**WHAT NEEDS TO BE DONE:** Copy exactly the lines of the records below, and only those lines, beginning with the line that contains "Reiss, J. (2018)." and ending with the line that contains "Rodrik, D. (2015).".
_ _ _ _
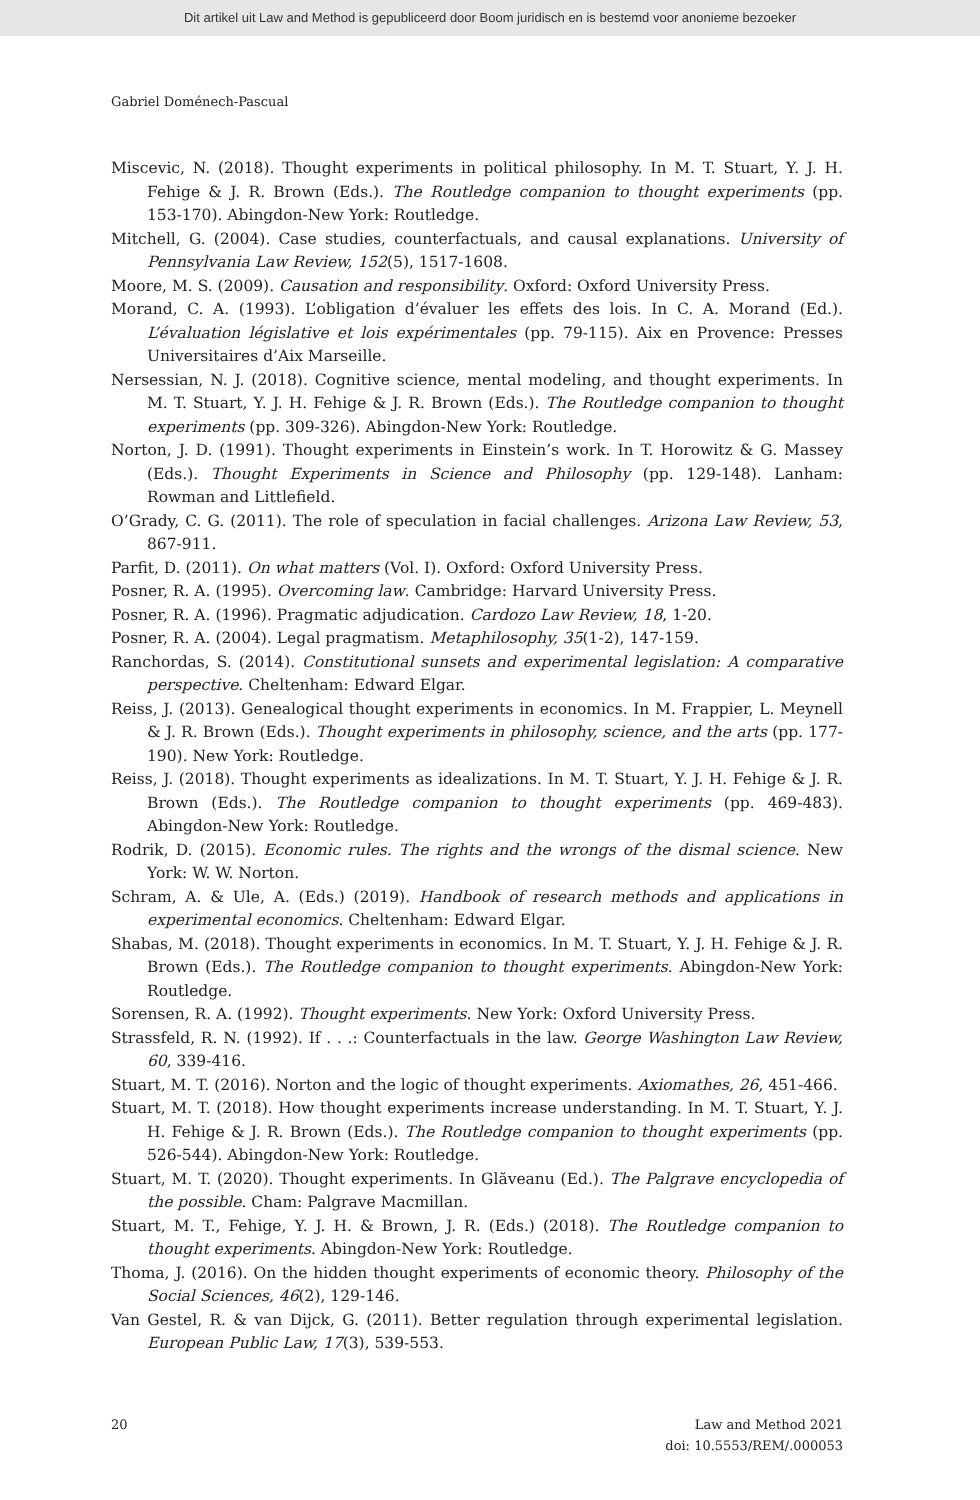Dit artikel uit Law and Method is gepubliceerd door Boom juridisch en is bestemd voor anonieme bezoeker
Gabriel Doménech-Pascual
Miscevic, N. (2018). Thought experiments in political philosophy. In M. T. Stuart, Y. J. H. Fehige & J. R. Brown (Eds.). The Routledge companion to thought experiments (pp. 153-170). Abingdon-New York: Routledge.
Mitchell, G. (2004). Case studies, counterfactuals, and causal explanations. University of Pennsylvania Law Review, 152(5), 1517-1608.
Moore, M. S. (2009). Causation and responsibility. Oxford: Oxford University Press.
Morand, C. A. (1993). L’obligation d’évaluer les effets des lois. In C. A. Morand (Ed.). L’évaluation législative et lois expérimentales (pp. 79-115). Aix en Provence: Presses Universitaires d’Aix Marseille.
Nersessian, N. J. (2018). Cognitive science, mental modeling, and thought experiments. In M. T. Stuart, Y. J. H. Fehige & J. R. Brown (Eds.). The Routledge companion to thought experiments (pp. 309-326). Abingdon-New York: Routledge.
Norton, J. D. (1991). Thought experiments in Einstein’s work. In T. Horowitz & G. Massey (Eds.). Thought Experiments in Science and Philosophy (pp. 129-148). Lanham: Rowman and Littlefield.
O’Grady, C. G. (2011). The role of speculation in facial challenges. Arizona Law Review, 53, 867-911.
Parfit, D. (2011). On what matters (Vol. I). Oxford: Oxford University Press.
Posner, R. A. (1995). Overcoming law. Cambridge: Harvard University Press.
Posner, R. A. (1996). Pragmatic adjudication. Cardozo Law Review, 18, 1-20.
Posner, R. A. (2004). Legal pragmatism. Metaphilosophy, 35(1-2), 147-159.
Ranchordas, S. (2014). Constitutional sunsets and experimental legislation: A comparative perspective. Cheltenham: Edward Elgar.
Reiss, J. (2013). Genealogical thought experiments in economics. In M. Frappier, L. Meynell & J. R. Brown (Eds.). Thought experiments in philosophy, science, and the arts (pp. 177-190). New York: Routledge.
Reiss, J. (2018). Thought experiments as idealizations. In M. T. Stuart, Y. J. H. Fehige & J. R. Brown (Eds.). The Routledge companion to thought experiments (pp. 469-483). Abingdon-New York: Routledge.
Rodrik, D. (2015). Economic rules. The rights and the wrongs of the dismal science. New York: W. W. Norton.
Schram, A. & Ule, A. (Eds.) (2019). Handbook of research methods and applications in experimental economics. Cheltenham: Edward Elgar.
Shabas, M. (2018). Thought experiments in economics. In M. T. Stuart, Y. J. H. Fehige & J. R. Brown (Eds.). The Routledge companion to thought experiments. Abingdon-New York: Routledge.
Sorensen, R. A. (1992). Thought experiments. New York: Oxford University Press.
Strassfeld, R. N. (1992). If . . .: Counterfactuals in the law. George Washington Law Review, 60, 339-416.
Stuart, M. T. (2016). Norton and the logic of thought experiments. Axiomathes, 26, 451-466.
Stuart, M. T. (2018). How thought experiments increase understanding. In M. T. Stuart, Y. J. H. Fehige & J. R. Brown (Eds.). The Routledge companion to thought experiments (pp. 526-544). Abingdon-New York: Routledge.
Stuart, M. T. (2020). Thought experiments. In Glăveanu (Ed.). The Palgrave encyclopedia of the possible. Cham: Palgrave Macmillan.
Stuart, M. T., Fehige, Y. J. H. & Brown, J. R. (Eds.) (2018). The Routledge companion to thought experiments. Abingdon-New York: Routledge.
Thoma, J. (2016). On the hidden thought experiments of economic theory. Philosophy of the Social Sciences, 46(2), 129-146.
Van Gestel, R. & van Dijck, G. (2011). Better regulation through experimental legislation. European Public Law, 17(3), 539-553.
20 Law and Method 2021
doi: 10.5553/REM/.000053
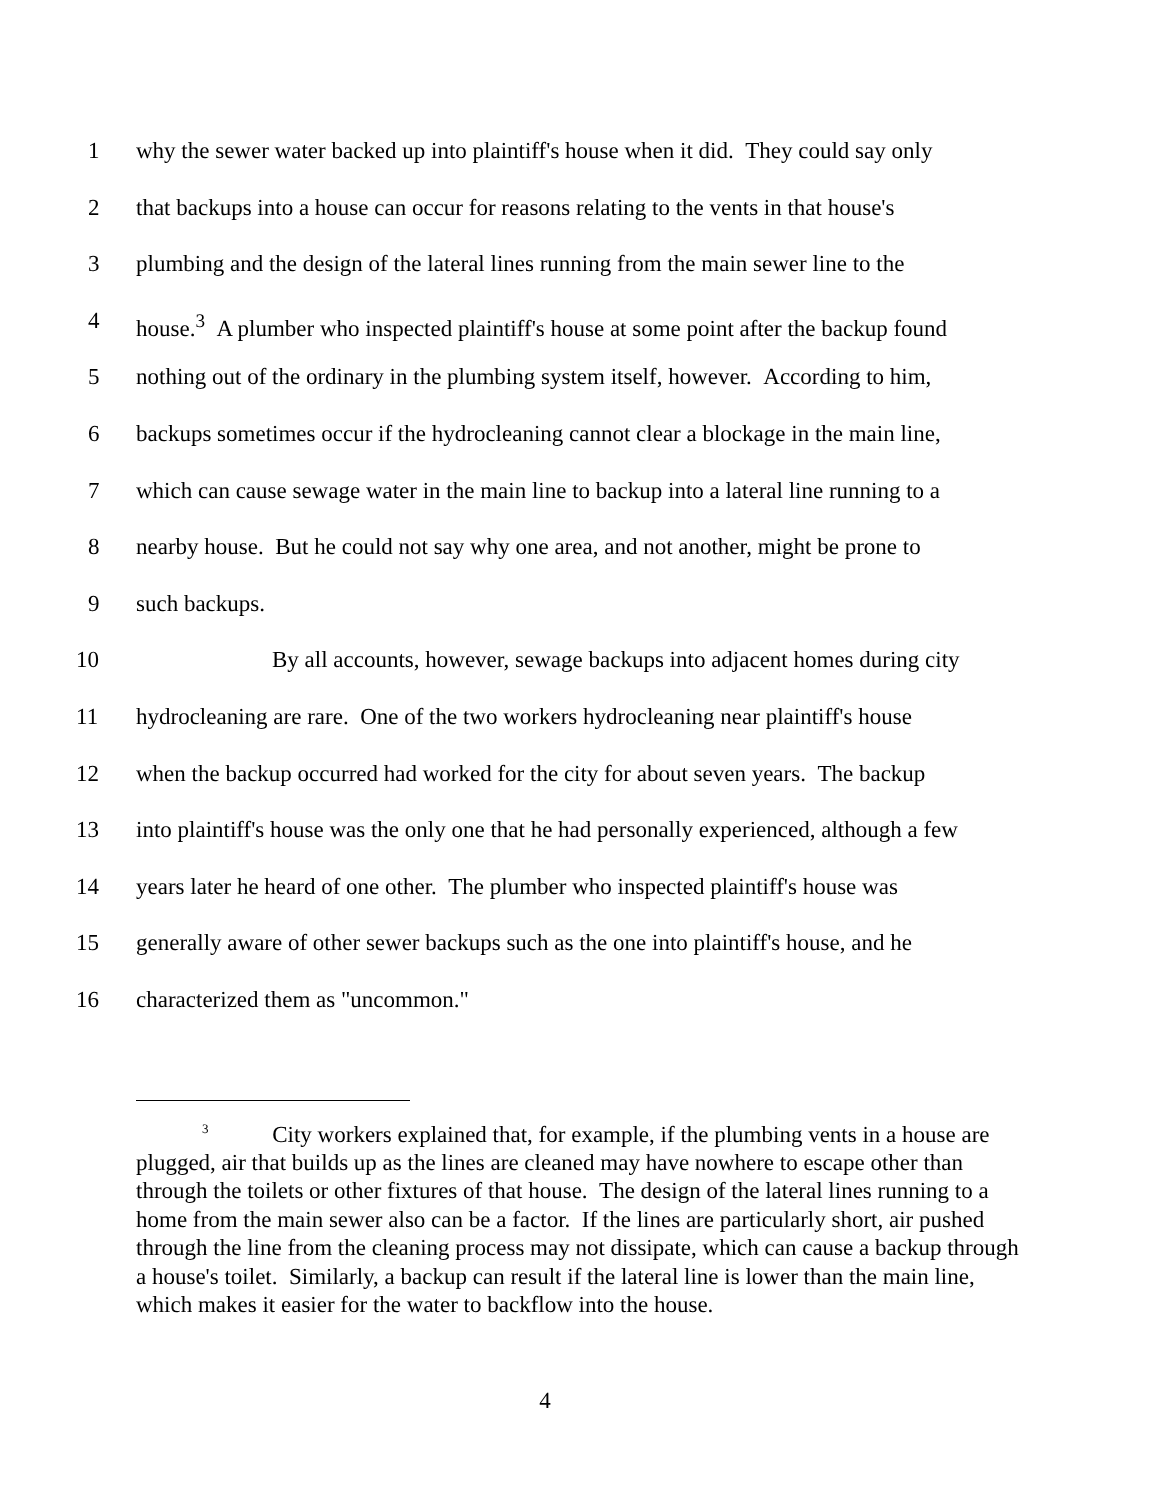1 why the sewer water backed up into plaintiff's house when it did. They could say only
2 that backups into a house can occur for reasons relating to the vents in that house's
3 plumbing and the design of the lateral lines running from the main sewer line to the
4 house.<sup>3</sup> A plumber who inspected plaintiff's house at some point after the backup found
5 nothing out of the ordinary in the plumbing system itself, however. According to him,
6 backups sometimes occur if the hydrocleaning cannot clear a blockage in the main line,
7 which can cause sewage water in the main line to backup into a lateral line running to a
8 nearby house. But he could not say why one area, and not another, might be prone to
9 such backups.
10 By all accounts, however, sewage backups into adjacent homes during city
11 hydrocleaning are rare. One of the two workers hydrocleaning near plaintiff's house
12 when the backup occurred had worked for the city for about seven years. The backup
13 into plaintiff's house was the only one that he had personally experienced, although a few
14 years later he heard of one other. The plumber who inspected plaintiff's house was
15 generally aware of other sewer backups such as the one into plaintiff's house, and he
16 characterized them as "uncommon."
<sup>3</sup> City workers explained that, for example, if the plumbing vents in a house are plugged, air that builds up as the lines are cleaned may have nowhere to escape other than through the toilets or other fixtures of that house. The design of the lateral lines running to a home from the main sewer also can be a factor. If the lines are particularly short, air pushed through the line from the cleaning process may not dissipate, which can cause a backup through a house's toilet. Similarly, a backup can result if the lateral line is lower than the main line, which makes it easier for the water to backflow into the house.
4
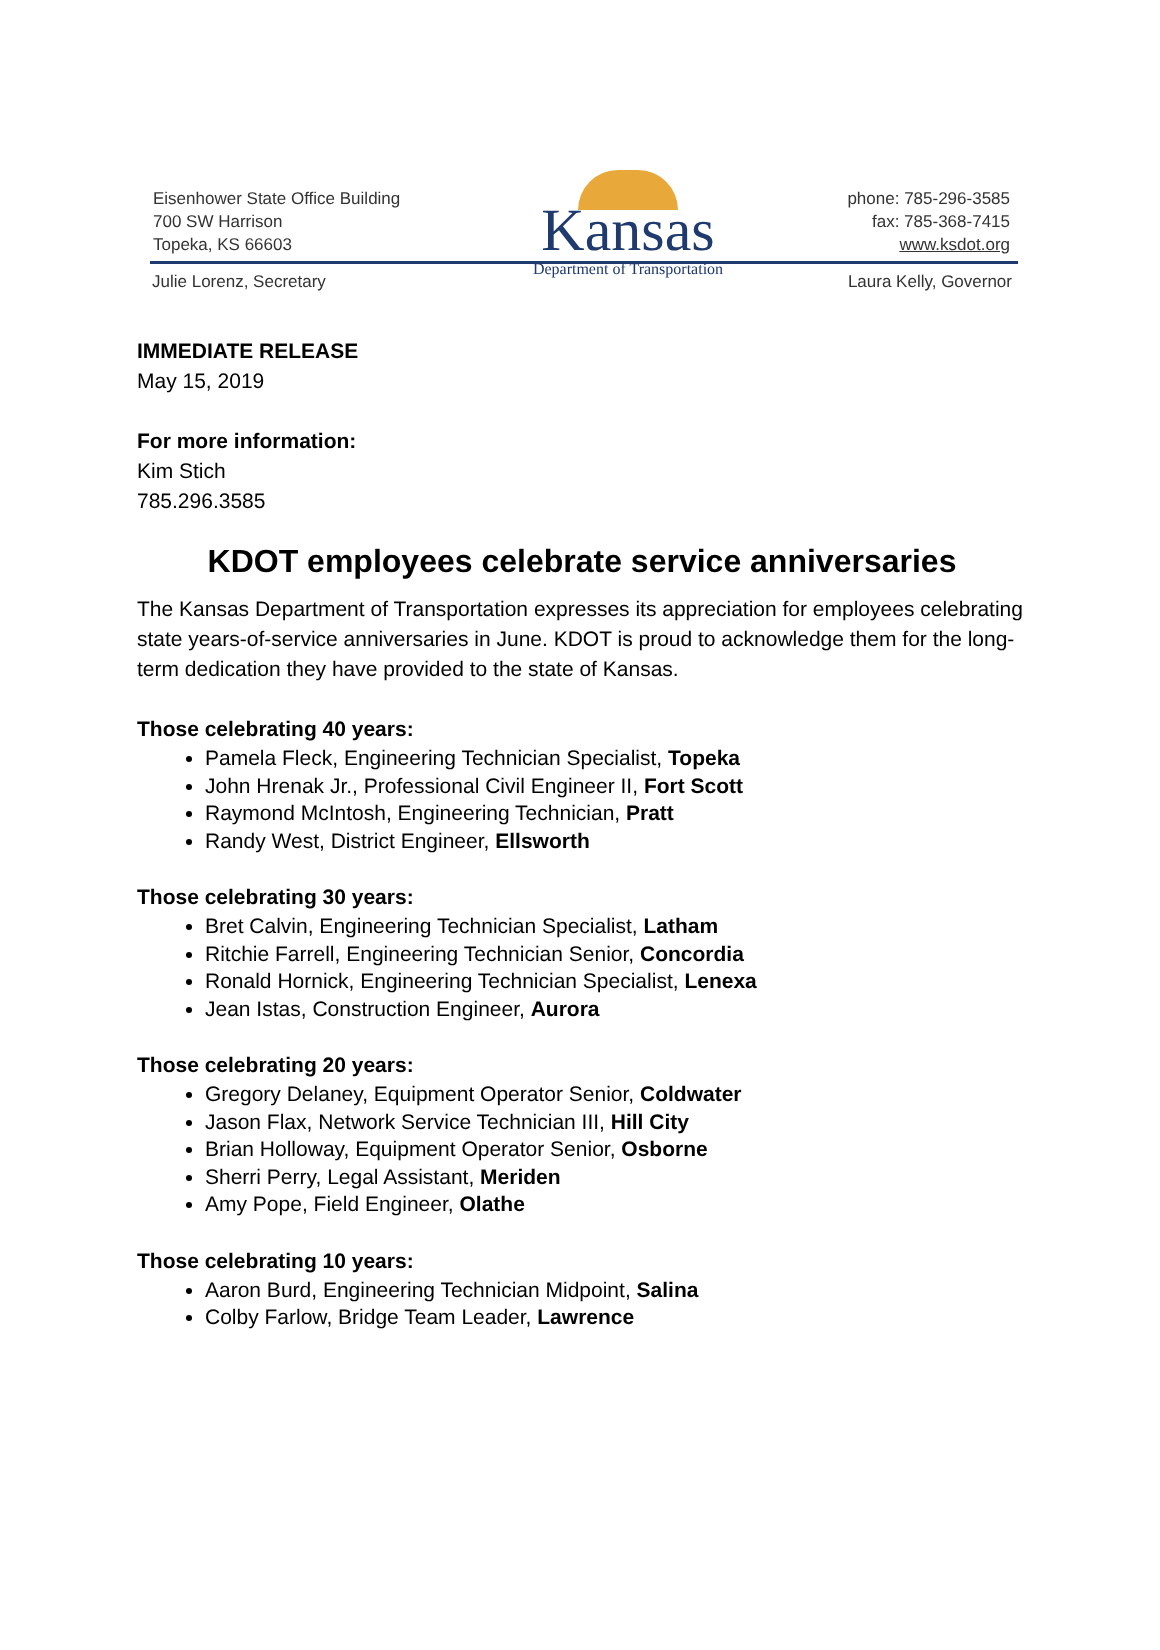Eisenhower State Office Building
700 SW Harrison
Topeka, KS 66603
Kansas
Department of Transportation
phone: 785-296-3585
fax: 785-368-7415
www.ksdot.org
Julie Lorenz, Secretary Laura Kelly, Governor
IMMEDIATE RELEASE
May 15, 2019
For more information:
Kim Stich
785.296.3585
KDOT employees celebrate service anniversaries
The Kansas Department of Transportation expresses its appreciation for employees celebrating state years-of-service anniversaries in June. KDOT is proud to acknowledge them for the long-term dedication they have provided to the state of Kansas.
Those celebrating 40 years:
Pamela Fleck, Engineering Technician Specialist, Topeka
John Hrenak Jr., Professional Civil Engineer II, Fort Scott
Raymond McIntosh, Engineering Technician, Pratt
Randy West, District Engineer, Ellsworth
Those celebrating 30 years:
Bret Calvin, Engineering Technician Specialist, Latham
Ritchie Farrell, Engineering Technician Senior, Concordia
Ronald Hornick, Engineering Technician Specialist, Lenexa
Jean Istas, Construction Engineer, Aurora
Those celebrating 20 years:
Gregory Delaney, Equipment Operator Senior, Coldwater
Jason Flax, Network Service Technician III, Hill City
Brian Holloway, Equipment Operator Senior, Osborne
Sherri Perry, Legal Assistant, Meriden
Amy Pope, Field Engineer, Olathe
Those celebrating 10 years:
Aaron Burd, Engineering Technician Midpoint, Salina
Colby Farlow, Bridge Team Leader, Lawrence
_ _ _ _
**REPLY TO THE EXERCISE:**
Reiss, J. (2018). Thought experiments as idealizations. In M. T. Stuart, Y. J. H. Fehige & J. R. Brown (Eds.). The Routledge companion to thought experiments (pp. 469-483). Abingdon-New York: Routledge.
Rodrik, D. (2015). Economic rules. The rights and the wrongs of the dismal science. New York: W. W. Norton.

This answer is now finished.